Esto nos obliga a repensar el sistema judicial ya no como un poder del Estado sino como un verdadero servicio público que tenga como centro al justiciable y como finalidad la tutela efectiva de sus derechos, siendo capaz de verse a sí mismo como una herramienta fundamental para un desarrollo sustentable pero especialmente del crecimiento inclusivo de las naciones. Ello debido a que las transformaciones normativas que buscan ampliar derechos serán inocuas si quienes tienen el deber de aplicar las leyes no acompañan esos procesos, comprometiéndose con un proyecto de país que incluya a todos y todas. Lo mismo sucederá si la arquitectura institucional no tiene por finalidad eliminar las barreras materiales y culturales que existen para acceder a ella, dejando al margen del acceso a derechos a los sectores más vulnerables de nuestra sociedad.

El nuevo sistema institucional tiene que ser efectivo para procesar y resolver adecuadamente los conflictos, especialmente de aquellos que están en los márgenes y que, por ese motivo, deben recibir un trato procesal tuitivo y diferenciado.
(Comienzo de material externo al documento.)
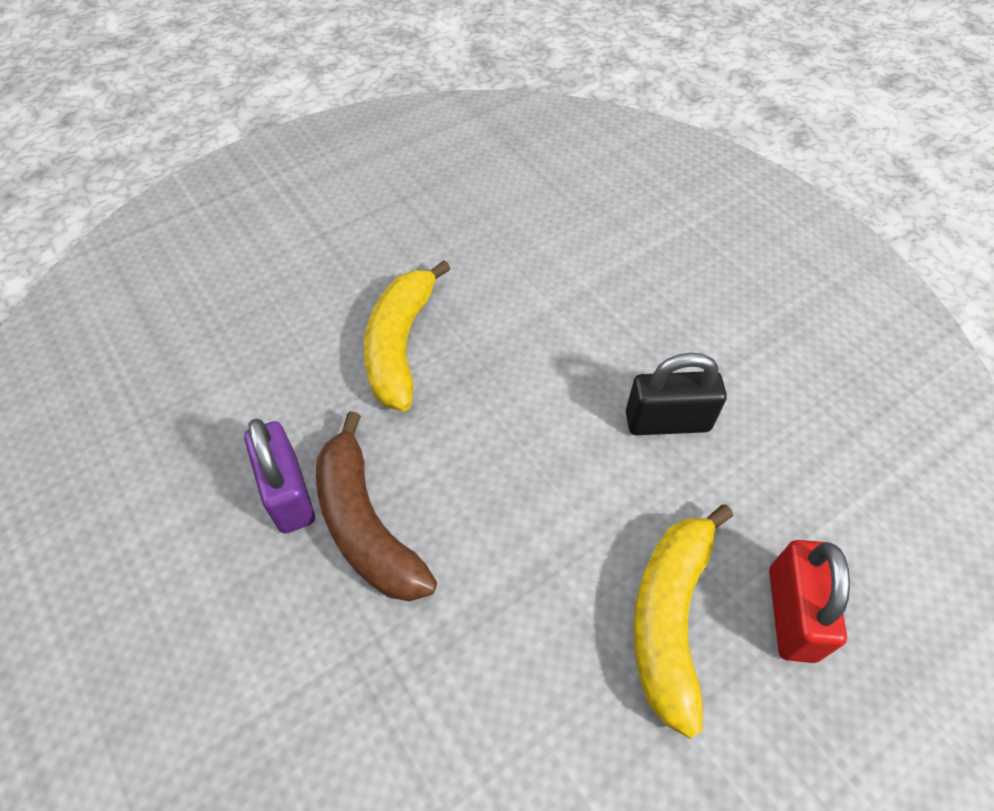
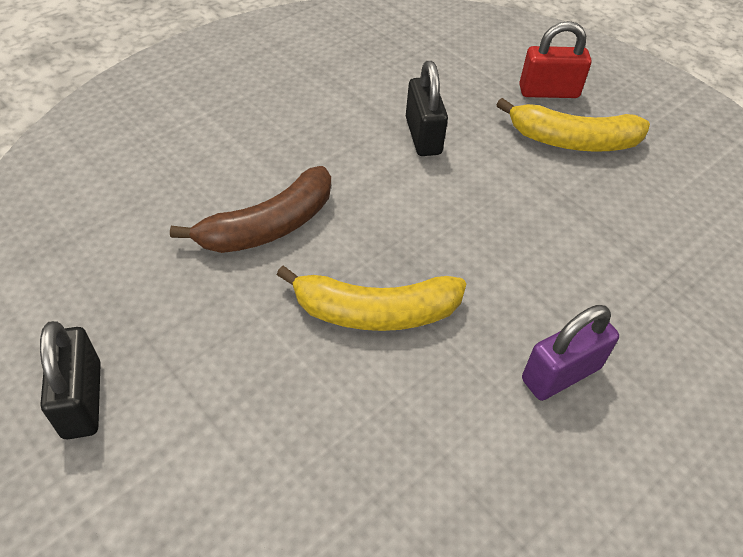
camera: 100 degrees left, 5 degrees down
brown banana [316,411,437,601] -> brown banana moved to [170,166,331,253]
none -> black padlock [40,321,101,439]

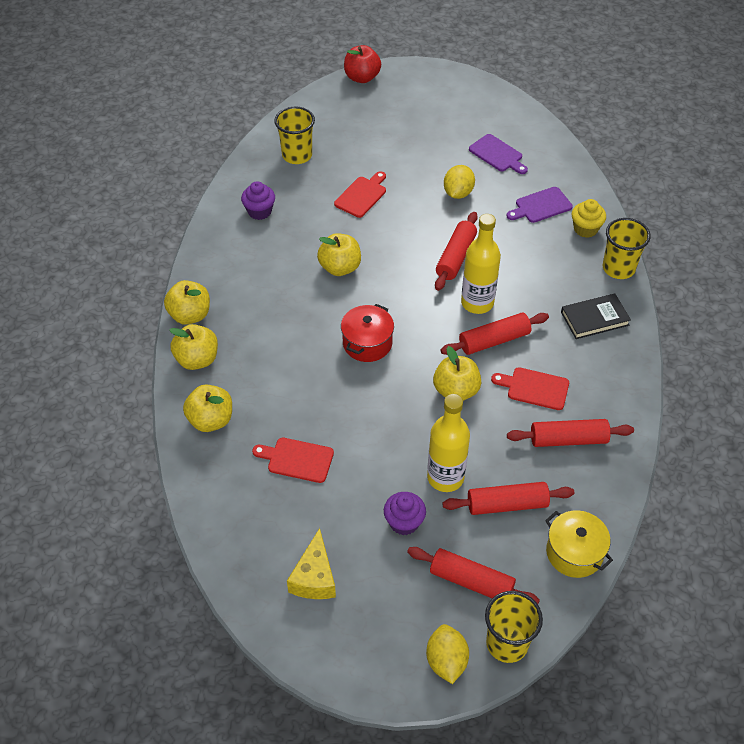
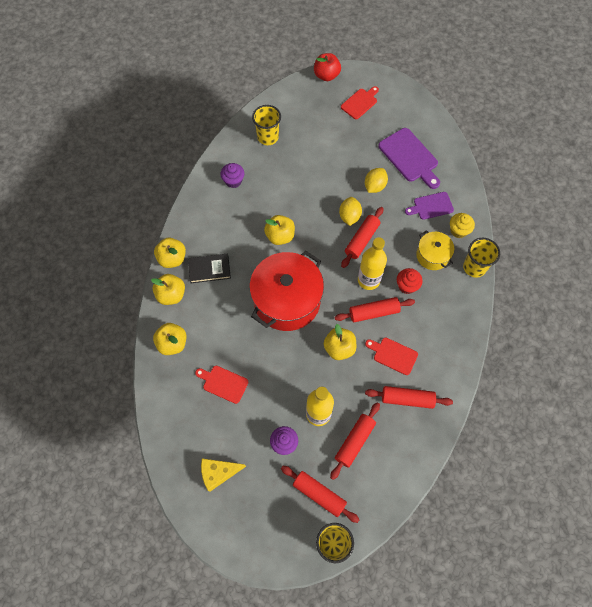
camera: 10 degrees right, 15 degrees up
yellow cheese [287,528,336,599] -> yellow cheese turned 60 degrees clockwise [201,459,246,492]
red cutting board [334,171,386,218] -> red cutting board moved to [341,86,379,119]
red pot [341,304,394,362] -> red pot [249,251,324,331], size x1.96
yellow lemon [426,624,469,684] -> yellow lemon moved to [339,197,362,226]
red rolling pin [442,482,574,515] -> red rolling pin turned 60 degrees counterclockwise [330,403,380,480]
purple cutting board [469,134,528,174] -> purple cutting board [378,128,440,189], size x1.60
yellow pot [545,510,613,578] -> yellow pot moved to [416,230,454,270]
black book [561,293,631,339] -> black book moved to [188,254,231,283]
none -> red cupcake [397,268,422,294]

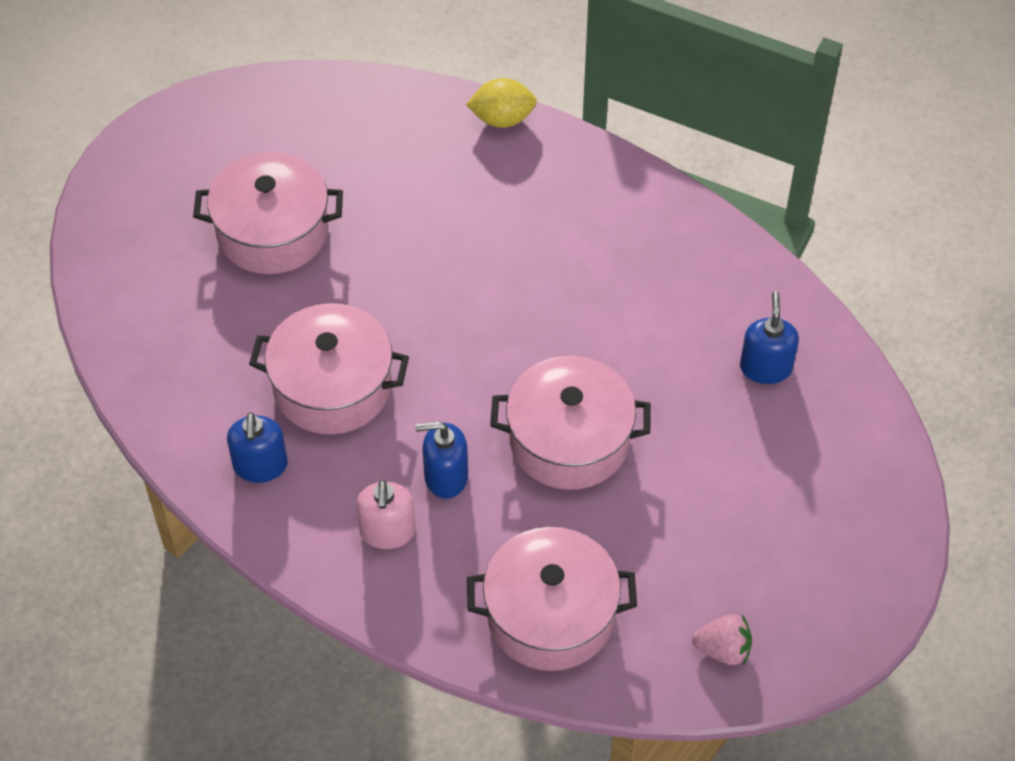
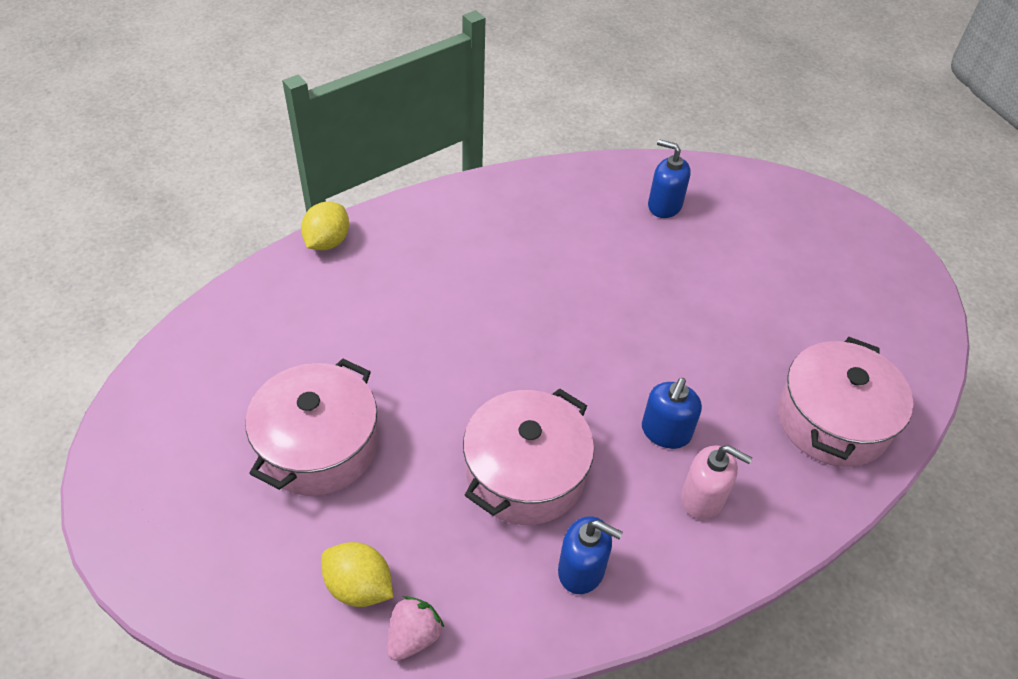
camera: 65 degrees left, 5 degrees down
pink pot [490,356,651,490] -> none
pink strawberry [692,614,752,665] -> pink strawberry moved to [387,596,444,661]
none -> yellow lemon [321,542,393,607]

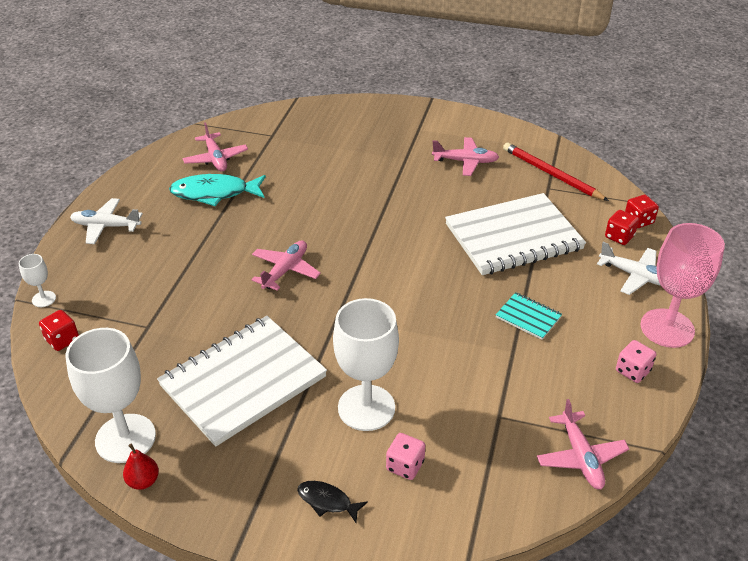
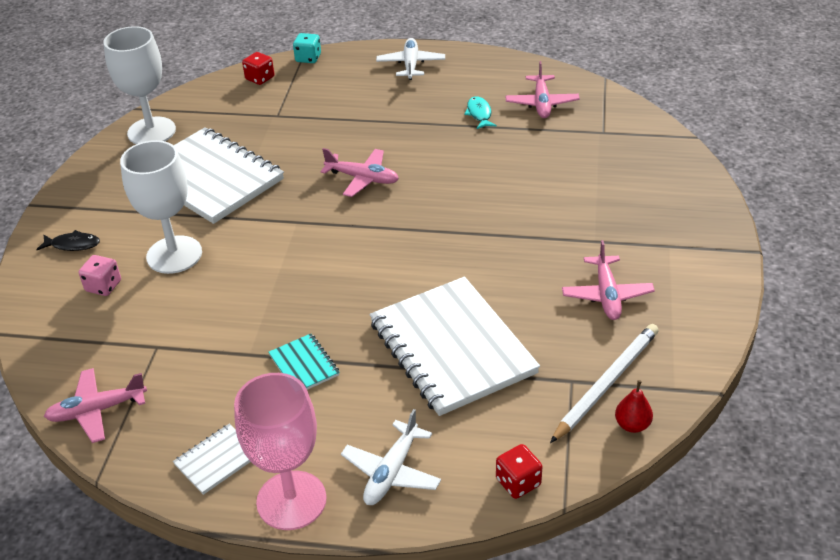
camera: 85 degrees right, 0 degrees up
white goblet [19,254,56,307] -> turquoise dice [293,33,321,63]
red pear [123,444,159,490] -> red pear moved to [615,380,653,433]
turquoise fish [169,174,266,206] -> turquoise fish [464,96,497,129], size x0.53
pink plane [183,122,248,172] -> pink plane turned 60 degrees counterclockwise [505,61,580,118]
black fish [297,481,368,523] -> black fish turned 75 degrees clockwise [36,230,100,251]
turquoise notebook [496,292,562,340] -> turquoise notebook turned 60 degrees counterclockwise [268,334,340,390]
red pencil [503,143,609,201] -> white pencil [550,324,659,443]
red dice [605,210,639,245] -> none
pink dice [616,340,656,383] -> white notebook [173,424,251,495]

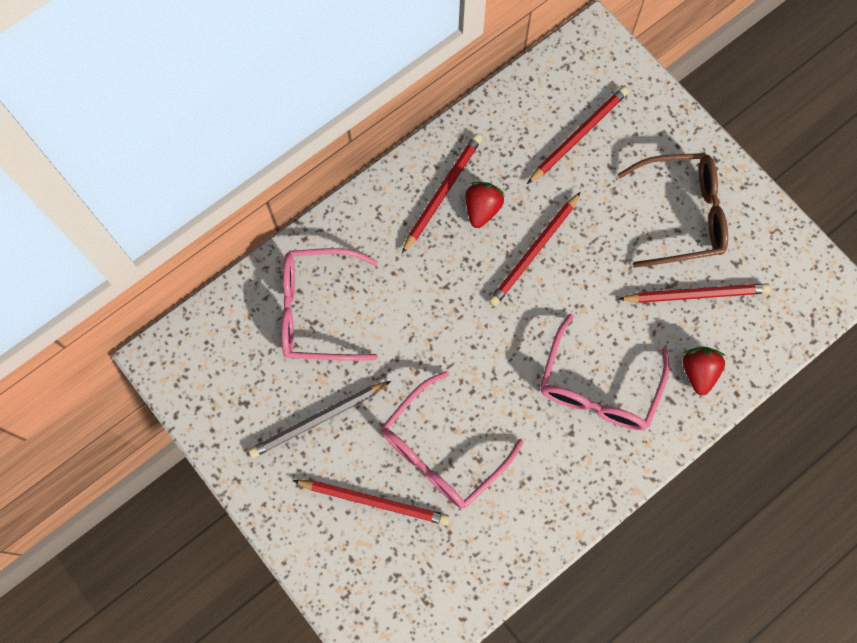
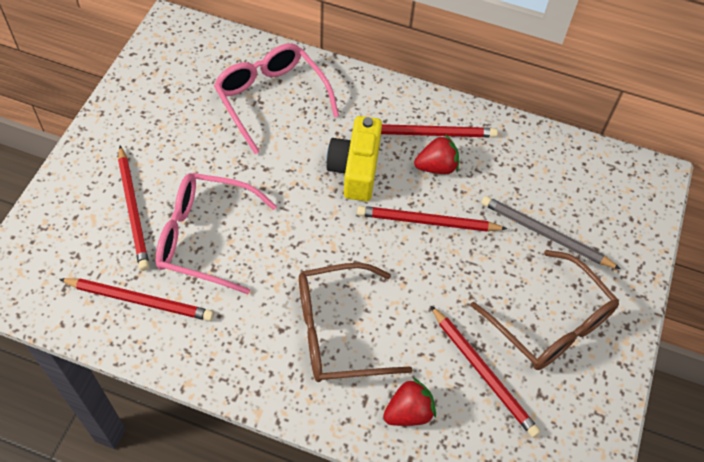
camera: 55 degrees right, 15 degrees down
grey pencil [248,381,391,458] -> grey pencil moved to [481,196,620,269]
red pencil [527,86,629,184] -> red pencil moved to [59,278,214,321]
pink glasses [540,313,670,430] -> brown glasses [299,263,412,382]
none -> yellow camera [326,116,382,201]

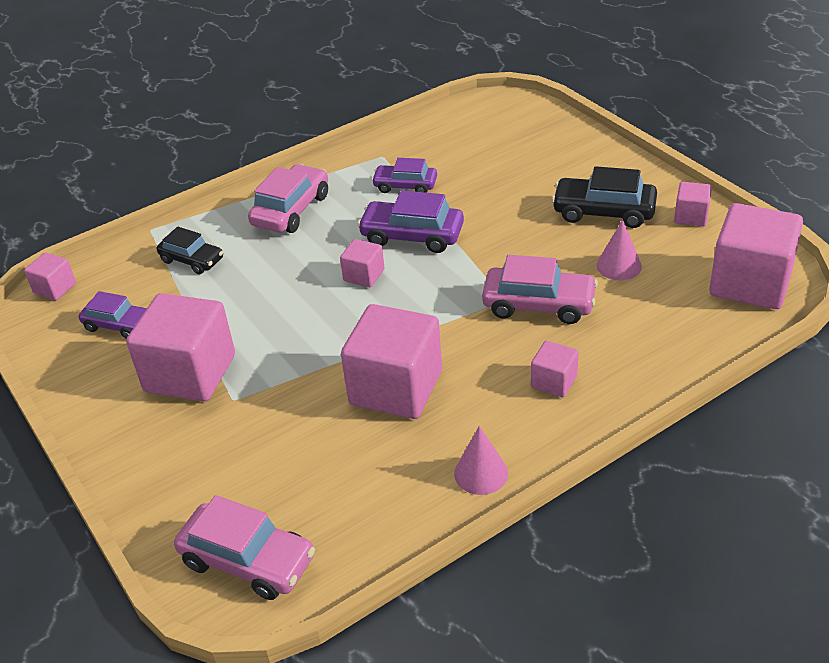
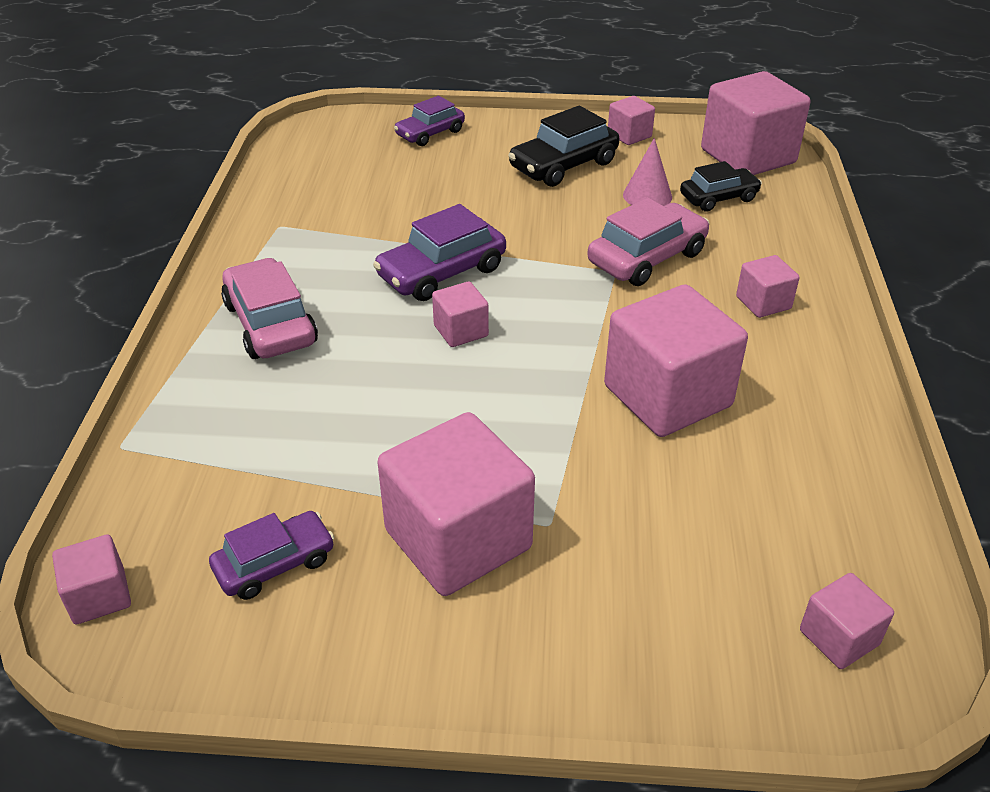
camera: 55 degrees left, 0 degrees up
black car [157,227,223,274] -> black car moved to [680,161,762,212]
pink car [174,495,315,600] -> pink cube [800,573,894,669]
purple car [372,158,437,193] -> purple car moved to [394,96,465,146]
pink cone [454,426,508,495] -> none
Claro está que este gran desafío es una cuestión de decisión política y no una cuestión jurídica que deban definir exclusivamente los juristas en la soledad de sus escritorios. Por eso es necesario que, por un lado, se generen los consensos imprescindibles para que toda la sociedad pueda apropiarse de dicha transformación. Pero, por otro, es importante que la oposición abandone las mezquindades políticas que bloquean que se avance con un cambio que hoy nuestro país requiere. Para que esto suceda, ambas actitudes deben ser un reclamo ferviente de la ciudadanía, especialmente de las mayorías desfavorecidas que deben levantar la bandera de esta imperiosa transformación institucional, que de ninguna manera le es ajena.

Con seguridad el momento ideal no es hoy y no va a llegar nunca, probablemente porque no existe tal situación. Una reestructuración de tal magnitud siempre va a generar resistencia de aquellos que pretenden no perder ni sus privilegios ni la lucha distributiva de la que siempre han resultado vencedores y que se ve plasmada habitualmente en la asignación de derechos. Por ese motivo, el mejor momento siempre será ahora.

 

 

 

* El autor es abogado y docente de la Facultad de Derecho de la Universidad Nacional de Cuyo.